Director: Len Wiseman
Writer: Mark Womback
Cast: Bruce Willis, Justin Long
One night, an aging and bald-headed John McClane is following his daughter around in the middle of the night, trying to reconcile a strained relationship with her. He gets a call from his precinct to pick up a criminal suspect in the area. When he saves the suspects life from an assassination attempt he gets drawn into a confrontation with a disgruntled government worker and his army of computer hackers who are terrorizing America with the Power of the Internet.
“Yippie Kay Ay Motherf- *inaudible*”
– John McClane, conclusion of Die Hard 4.0
Of all the iconic R-rated Eighties franchises, only Rambo is returning in the 21st Century with his original rating intact. Like the regrettable recent Alien and Predator films, Die Hard 4 is where John McClane goes PG. So instead of having Samuel L Jackson as a foul-mouthed racist sidekick, McClane gets the guy from the Apple commercial who is a stuttering social recluse. Given that a lot of the banter between Bruce Willis and Justin Long is based on generational humour, I guess that means Justin Long represents Generation Y. Thanks guys.
Surprisingly the softened rating doesn’t make a difference for most of the action sequences when compared the earlier films.
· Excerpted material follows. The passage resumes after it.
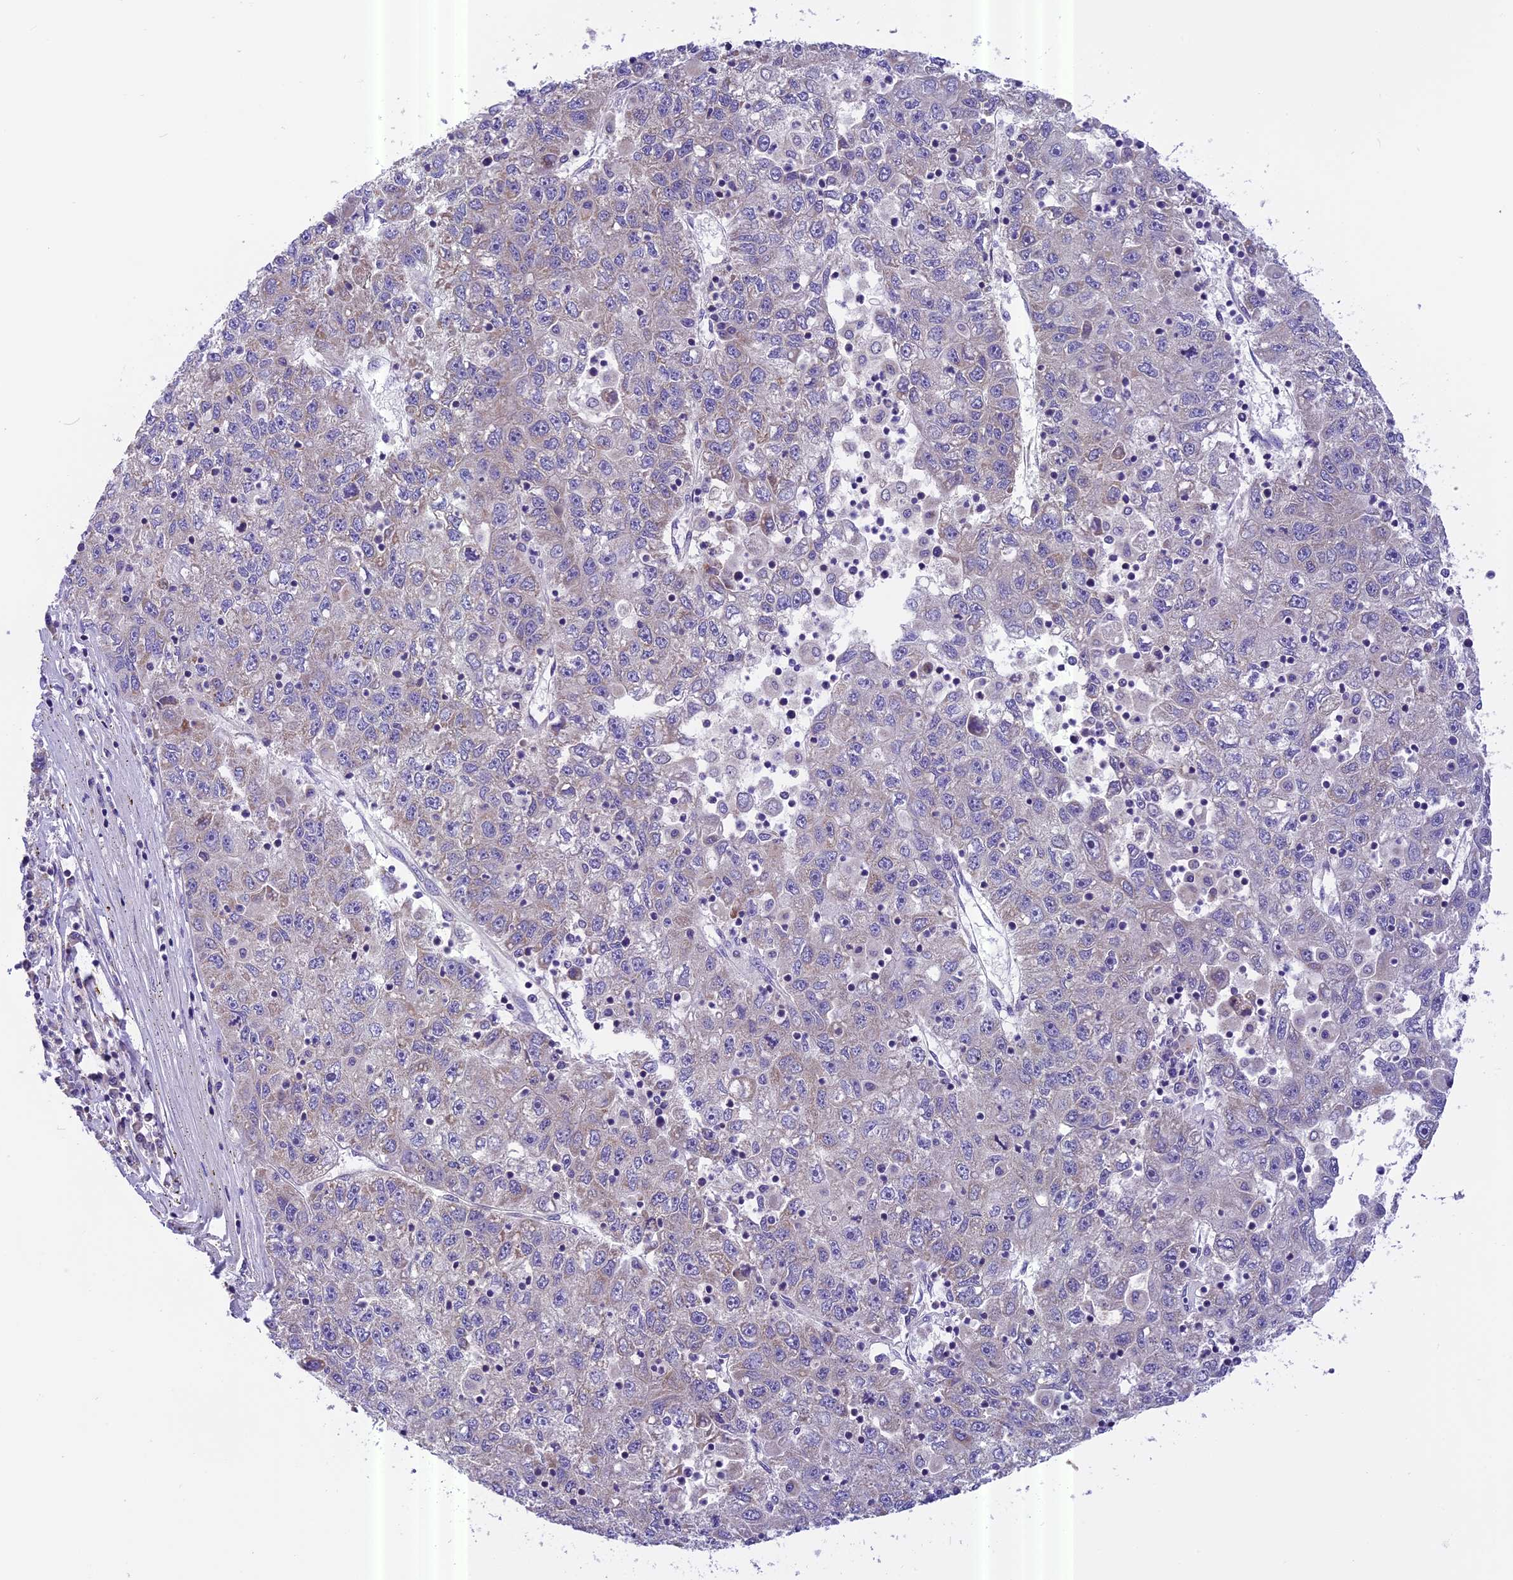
{"staining": {"intensity": "weak", "quantity": "<25%", "location": "cytoplasmic/membranous"}, "tissue": "liver cancer", "cell_type": "Tumor cells", "image_type": "cancer", "snomed": [{"axis": "morphology", "description": "Carcinoma, Hepatocellular, NOS"}, {"axis": "topography", "description": "Liver"}], "caption": "This is a image of immunohistochemistry staining of liver cancer (hepatocellular carcinoma), which shows no expression in tumor cells.", "gene": "MGME1", "patient": {"sex": "male", "age": 49}}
You still get Die Hard moments like McClane mounting a femme fatale and punching her repeatedly in the face and he gets to ‘kill a helicopter with a car’ in spectacular fashion.
Sure he can’t say his trademark catchphrase but that aside, most of the film still works and I think thats largely due to a combination of Bruce Willis’ charisma, the affinity the audience has with the character and director Len Wiseman keeping the CGI to a minimum. In fact, the film’s worst action sequence is when Wiseman does dabble with CGI and we get a rather atrocious highway sequence where McClane takes down a fighter jet while driving a truck. It seems out of place and better suited to a Jerry Bruckheimer film.
Naturally, the computer hacker stuff is pretty dubious and filled with unintentional Hollywood hilarity. The villains have complete control over America through their computers for everything from elevator security cameras to traffic lights. They can even control the direction of the plastic swivel on your webcam! Such is the power of computers which have constant streaming text in the style of the Matrix.
This is a sensationally dumb film but depending on your affinity for John McClane blowing stuff up, you might still find it worth your time.